Given passage:
Book Review: Post Office, by Charles Bukowski

postofficecoverI find it easier for me to write a review on a book I dislike because the wrong comes easily to point out, but a review is way harder to complete when you find the book to be a really good one, and you have to pick and choose what is more important than the rest. I will try my best here, but I have feelings for this boozy bastard, so if I do not achieve what I intend to say, just know that I deeply like Bukowski.

“It began as a mistake.”

This is how we are introduced by our narrator, Henry Chinaski, who appears in this novel for the first time (basically because this is Bukowski’s first work), and who represents his creator himself and his experiences working in the Post Office (hence the name). This novel is completely autobiographical, almost, may I say, too autobiographical. It is basically every-day life made novel, as the character parades from work to home and then back to work, which may sound as the most boring thing taking into account that this is what almost all of us do in a daily basis. However, I believe here is where the greatness of this novel resides, because no one had ever thought that normal life could be so entertaining.

This entertainment has a lot to do with the way our narrator copes with life: alcohol and women, both in abundance. Now combine the rudeness of his character with an amazing literary style. No literary plethora, no academic words, no pretty writing, just pure words straight from a drunk genie.

“Was I some kind of idiot, actually? Did I make things happen to myself? It was possible. It was possible that I was subnormal, that I was lucky just to be alive.”

Given material:

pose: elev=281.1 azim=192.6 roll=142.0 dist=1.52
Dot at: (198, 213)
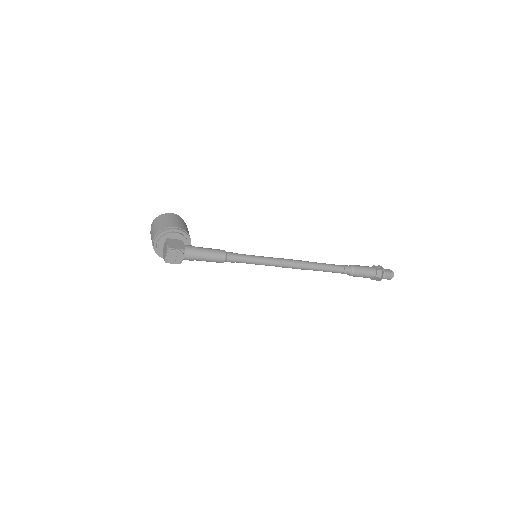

Direction A:
Please answer these questions from the Post Office review:
(i) What is the narrator's name?
(ii) According to the reviewer, what two things does the narrator use to cope with life?
(iii) What kind of book does the reviewer find easier to review?
Direction B: Resume the Post Office review after its last sentence.
The listing is separate material and has no connection to the Post Office review.

Expected answer A:
(i) Henry Chinaski
(ii) Alcohol and women
(iii) A book the reviewer dislikes

Expected answer B:
Bukowski received a lot of critic because of the same reason I find him so great. He was too real, and some do not get to read in between the lines. By writing this book he was criticizing the people around him, his job, the United States of America, and himself, all of this at the same time. Because he is not trying to be a figure to follow at all, he is only showing his vision of life, how one can still be happy with the small things in life. What if the guy is always drunk and has a serious weakness for women? He is just trying to survive the best way he can.

And he is funny, really funny.

“Look, let’s give it up. Let’s just lay around and make love and take walks and talk a little. Let’s go to the zoo. Let’s look at the animals. Let’s drive down and look at the ocean. It’s only 45 minutes. Let’s play games in the arcades. Let’s go to the races, the Art Museum, the boxing matches. Let’s have friends. Let’s laugh. This kind of life is like everybody else’s kind of life: it’s killing us.”

 “I was being raped by a high yellow enchantress! For a moment, it excited me. Then I told her. “Shit. Get down, baby. It’s been a long hard day. There will be a better time.” She climbed off. The thing went down like an express elevator.”

It was hard to choose quotes, I would put the whole book down here if I could. I can’t do that (copyright and stuff), so you may have to read it yourselves and decide whether you love it or you hate it. One or the other, this book is worth reading nevertheless.

Currently: trying to finish “How to be both” by Ali Smith before I start reading “High Rise” by J. G. Ballard (I have to read it before I watch Tom Hiddleston going crazy on screen).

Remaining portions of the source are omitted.